No matter which method you choose, the key is to always keep your eye on the quality of the product.
As we’ve seen there are many different types of business growth, but one of the most exciting and rewarding is community-led growth (clearly we’re biased though).
This type of growth is driven by communities around businesses; they’re passionate about your products and services, and willing to be advocates for the brand. Product development can be a collaborative effort between the business and the community.
The benefits of community-led growth are numerous. For businesses, it can mean increased brand awareness, clients, and customer loyalty.
It can also lead to lowered operating costs, as businesses take advantage of shared resources.
Community-led growth is a new and sustainable way to grow a business and improve a community. It’s good for everyone involved, and it’s something we should all strive for.
Community Management Flywheel: The AME model
If you want to grow your business by leveraging your community, you need to build a robust flywheel to run your community from engineering to analytics to membership and to engagement.
Only with a proper system in place, you can measure community values and keep community engaged.
In the following sections we’ll take a deeper look at each topic.
Community growth is all about a process. And the process starts with ideation.
This process uses data, hypotheses, and analytics to come up with execution plans to grow your community.
In order to get ideas around growth executions, first, you need to identify areas of potential improvement: Is it the onboarding funnel? referral rates? engagement? the size?
Then use analytics tools like Sanka to get the necessary data points.
The following are questions that help you think through them.
- Awareness: how much reach does your community have? Is it enough?
- Onboarding: what’s the rate of new members from joining to engaging?
- Engagement: what’s the rate of members joining your events? interacting with your content?
- Retention: how many members stay after a certain period of time?
- ROI: Does your community generate more profit over investment?
After identifying areas of improvement and getting data points to back them up, you need to prioritize what to work on.
Create a framework for ranking and sorting execution ideas you generated during the ideation phase, and prioritize what to work on.
The rule of thumb is to work on lower-hanging fruits (quick fixes) and then gradually move on to long-term projects. Always keep your north-star metrics (such as ROI and LTV of your community members) to make these decisions.
Log these items and review priorities on at least a bi-weekly basis.

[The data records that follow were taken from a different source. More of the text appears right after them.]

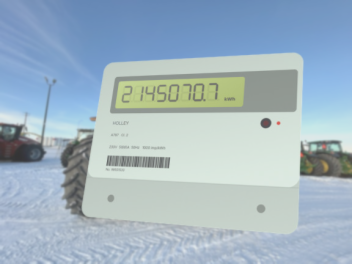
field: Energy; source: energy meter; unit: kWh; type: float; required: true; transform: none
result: 2145070.7 kWh
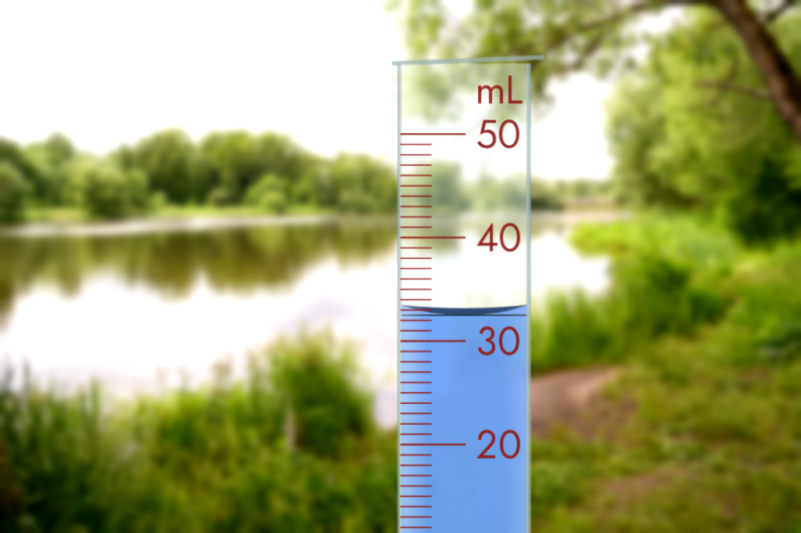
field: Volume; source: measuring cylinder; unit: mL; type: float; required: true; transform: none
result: 32.5 mL
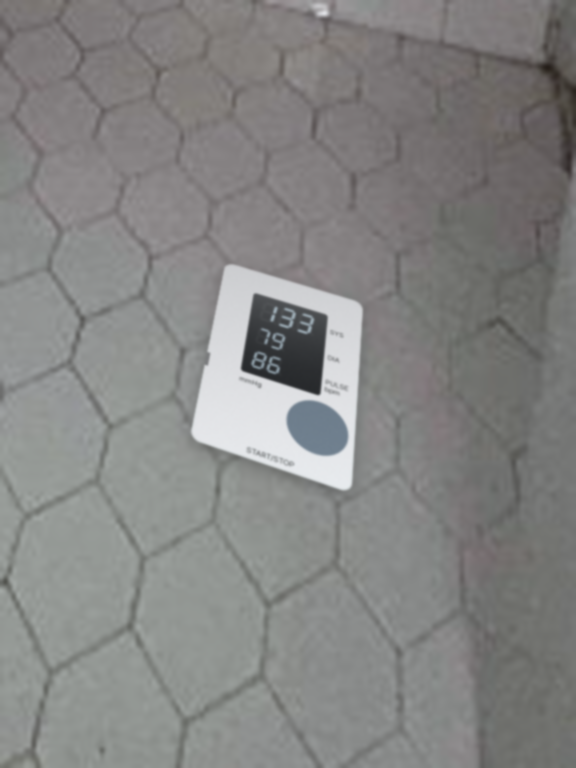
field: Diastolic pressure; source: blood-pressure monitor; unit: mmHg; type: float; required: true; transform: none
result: 79 mmHg
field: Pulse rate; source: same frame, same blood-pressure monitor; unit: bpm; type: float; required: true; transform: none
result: 86 bpm
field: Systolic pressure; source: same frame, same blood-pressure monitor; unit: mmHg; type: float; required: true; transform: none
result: 133 mmHg
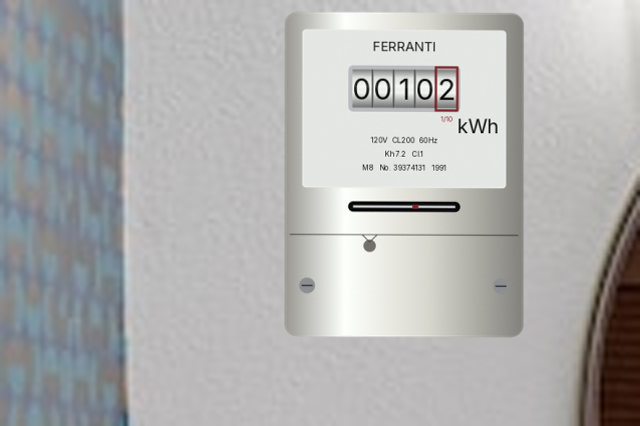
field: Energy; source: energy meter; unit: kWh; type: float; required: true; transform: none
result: 10.2 kWh
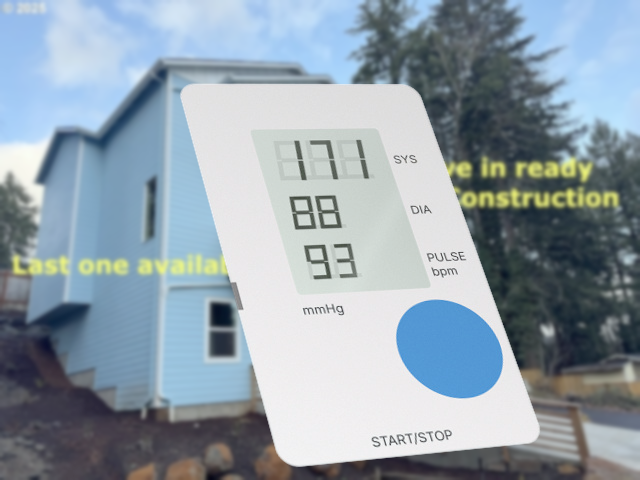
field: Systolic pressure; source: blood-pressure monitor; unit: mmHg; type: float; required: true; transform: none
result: 171 mmHg
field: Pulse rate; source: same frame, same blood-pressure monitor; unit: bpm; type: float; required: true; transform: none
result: 93 bpm
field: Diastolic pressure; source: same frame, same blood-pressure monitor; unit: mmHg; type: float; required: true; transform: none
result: 88 mmHg
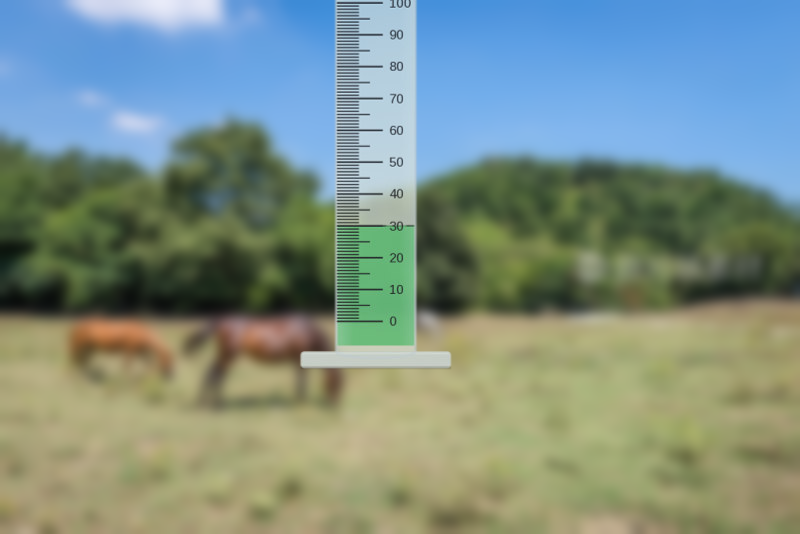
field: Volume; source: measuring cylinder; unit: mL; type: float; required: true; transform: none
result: 30 mL
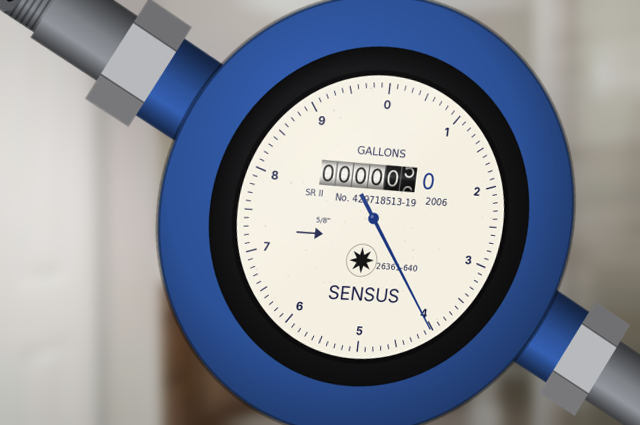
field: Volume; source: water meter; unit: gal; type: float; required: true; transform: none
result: 54.0 gal
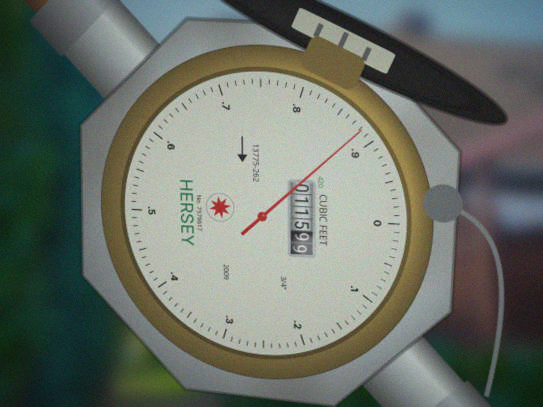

It is important to analyze the results of growth executions and learn from them. Also, share the insights with your team to brainstorm what to do next as a group. This helps guide you toward a comprehensive understanding of your community.
Always use data to discuss to remove subjective judgments and to avoid hierarchical decision-making as much as possible.
As you might have guessed, analytics alone doesn’t grow your community.
You need to put in the time and effort to ensure that executions follow, and then you need to continue to run it.
Here are some of the community growth executions.
- Community support: As a community manager, you need to monitor the conversations of members and make sure their voices are heard. Sometimes you need to chime in and moderate the conversation.
- Content: Content is your superpower when it comes to community engagement so create engaging content regularly. It’s also important to hear from members to understand what kind of content is demanded.
- Community partnerships: Sometimes working with other communities gives you and your audience a new perspective. Cross-promotion and co-marketing are also effective ways to attract a new set of groups to your community. If you have a network, you can work with influencers to bring them to your events, which could make your community excited.
- Contests: Community contests are a great way to get people involved in the community. Be it photo submissions or quiz competitions, they can help with everything from gathering new ideas to getting feedback on your current projects. Community contests also help to build morale and bring people together.
- Giveaways: Giving away prizes is a fun way to activate your community. By offering something of value, you can entice people to join your community or connect with other members. Not only will this help you attract new members, but it will also show your existing members that you are committed to making the community a success.
- PR: There are many ways to grow a community, but one of the most important is through public relations. By fostering good relationships with the media - whether local or global - you can create a buzz about your community that will attract new members.
- Events: By bringing people together for a common interest at events, you can create a strong bond between members. This can help to build trust and cooperation, which are essential for any community. Additionally, you can form rituals around events that help to create an experience only your community can deliver.
- Paid Campaigns and Advertising: Lastly, paid campaigns and advertising have been effective tools for community growth. A good thing about running ads for your community is that ad targeting is a lot easier because you have audience profiles already. We don’t recommend paid growth unless you have an aggressive target, but if you want to grow quicker than organic growth, you might want to consider this path (and of course, as long as your budget allows it).
We empower organizations to effectively integrate their data, strategies, and operations with their communities through software engineering.
Today, most communities are based on multiple platforms, i.e. their communication and interactions are all over the place - Twitter, Discord, newsletters, closed platforms, and more.
This transformation has forced many community managers to be savvy about their operations, and there’s a huge technical demand from them to integrate, develop, and automate their community workflows.
Growth engineering is the process of enhancing community operations through technical approaches such as integrations, automation, and custom development.
It's often seen as a scalability solution for communities. This is because it enables communities to be multi-platform while keeping the workload the same (or even smaller).
Community engineers typically work with community managers to understand the project scope and work on a project-basis; for example, "generating automated reports on a daily basis for a Facebook group".
They can help you not only community operations but community growth as well, for example automating and scaling communication.
Most communities at a certain scale (usually 100 members or more) start looking for community engineering and their expertise to solve technical challenges.
Last but not least, don’t forget that every community is different. There is no one-size-fits-all community engineering solution. You have to experiment and find what works for your specific case.
Wrap-up and next action
You've now completed the community growth guide.
But wait, there's one more important thing to do before you can consider your work done.
Let’s wrap up your learning by taking a moment to think about whether your community needs growth or not. Again, growth is optional because every community has different challenges.
But if your community needs to grow, then you know where to start (remember the ideation, prioritization, execution, and learning steps).
Be sure to loop in your other teammates too, so you can approach growth as a group.